Widdecombe makes her bid to become Speaker

Her stopgap candidacy could appeal as MPs jostle for backing

Brian Brady,Jane Merrick
Sunday 23 October 2011 08:29
"We've departed from the law of Moses," said Ann Widdecombe sternly at the beginning of The Bible: a History.
"We've departed from the law of Moses," said Ann Widdecombe sternly at the beginning of The Bible: a History.

Ann Widdecombe is preparing her bid to succeed Michael Martin as Speaker of the House of Commons, after fellow MPs have urged her to throw her hat into the ring.

The veteran Tory MP told The Independent on Sunday that she would be willing to help rescue Parliament from the chaos caused by the expenses furore, as a stopgap candidate until the next general election.

Ms Widdecombe, who has already announced that she will be standing down from her Maidstone and the Weald seat at the next election, said the expenses system needed to be "much tighter" in future.

She said: "I may yet be a candidate. I have been heartened by the number of people who have encouraged me in this idea. I might be prepared to do it as an interim, but I am not running for Parliament next time."
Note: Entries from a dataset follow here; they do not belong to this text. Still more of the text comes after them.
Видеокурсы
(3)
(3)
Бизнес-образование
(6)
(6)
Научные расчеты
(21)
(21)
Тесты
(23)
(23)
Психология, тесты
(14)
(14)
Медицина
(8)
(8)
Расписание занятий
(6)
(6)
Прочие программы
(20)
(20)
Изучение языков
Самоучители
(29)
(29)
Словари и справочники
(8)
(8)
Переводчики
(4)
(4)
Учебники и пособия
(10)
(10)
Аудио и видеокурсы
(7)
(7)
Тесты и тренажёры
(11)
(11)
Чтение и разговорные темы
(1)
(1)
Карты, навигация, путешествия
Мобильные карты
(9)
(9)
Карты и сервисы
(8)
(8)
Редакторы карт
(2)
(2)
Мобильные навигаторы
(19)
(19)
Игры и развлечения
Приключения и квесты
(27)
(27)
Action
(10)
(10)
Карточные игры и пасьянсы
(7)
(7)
News of another potential candidate came as it emerged that the front-runner to succeed Mr Martin has vociferously supported pay rises for MPs – and claimed that they should be paid as much as family doctors and council chiefs.

John Bercow, who circulated a manifesto to MPs within hours of Mr Martin's decision to stand down last week, argued for a "significant" pay increase during the last review of MPs' salaries carried out by the Senior Salaries Review Body (SSRB).

The Tory MP for Buckingham complained it was "perverse" that parliamentary pay rates had fallen behind occupations with which they had been compared in the past. In a letter to the SSRB in December 2006, he wrote: "I suggest [MPs'] responsibilities are, in terms of breadth, scope and contact with the public, compatible with those of a GP or the chief executive of a medium-sized local authority.

"The use of such comparators would point to a significant increase in remuneration for MPs."

Mr Bercow, formerly a right-wing student activist, emerged as the early front-runner to succeed Mr Martin when he pledged to champion reforms to Britain's "broken" Parliament. He warned that British politics was entering "deeply dangerous territory", which would encourage extremists.

Championed as a "compromise candidate" by many MPs, Mr Bercow has moved closer to the centre ground of politics in recent years, and accepted Gordon Brown's invitation to pilot a report into children with learning difficulties.

While this has made him more acceptable to Labour MPs, he has become unpopular with many party members, who see him as disloyal.

The Liberal Democrat leader Nick Clegg, in an interview with the IoS, refused to explicitly back either Sir Menzies Campbell or Sir Alan Beith, the two possible candidates for Speaker from his party.

"I don't think there should be a Lib Dem candidate, actually," he said. "I am genuinely going to vote for the person I think is going to be the most relentless zealot for reform. I am not necessarily going to vote for a candidate from my own party. It really would be a huge mistake for Parliament now to just fall back and have a tedious block tribal vote on this."

Mr Clegg also ruled out the entry of the Lib Dem Treasury spokesman Vince Cable, saying: "Vince quite rightly says he wants to be a player. He doesn't want to be a referee. He's not going to stand. Vince and I want to be players in changing Britain."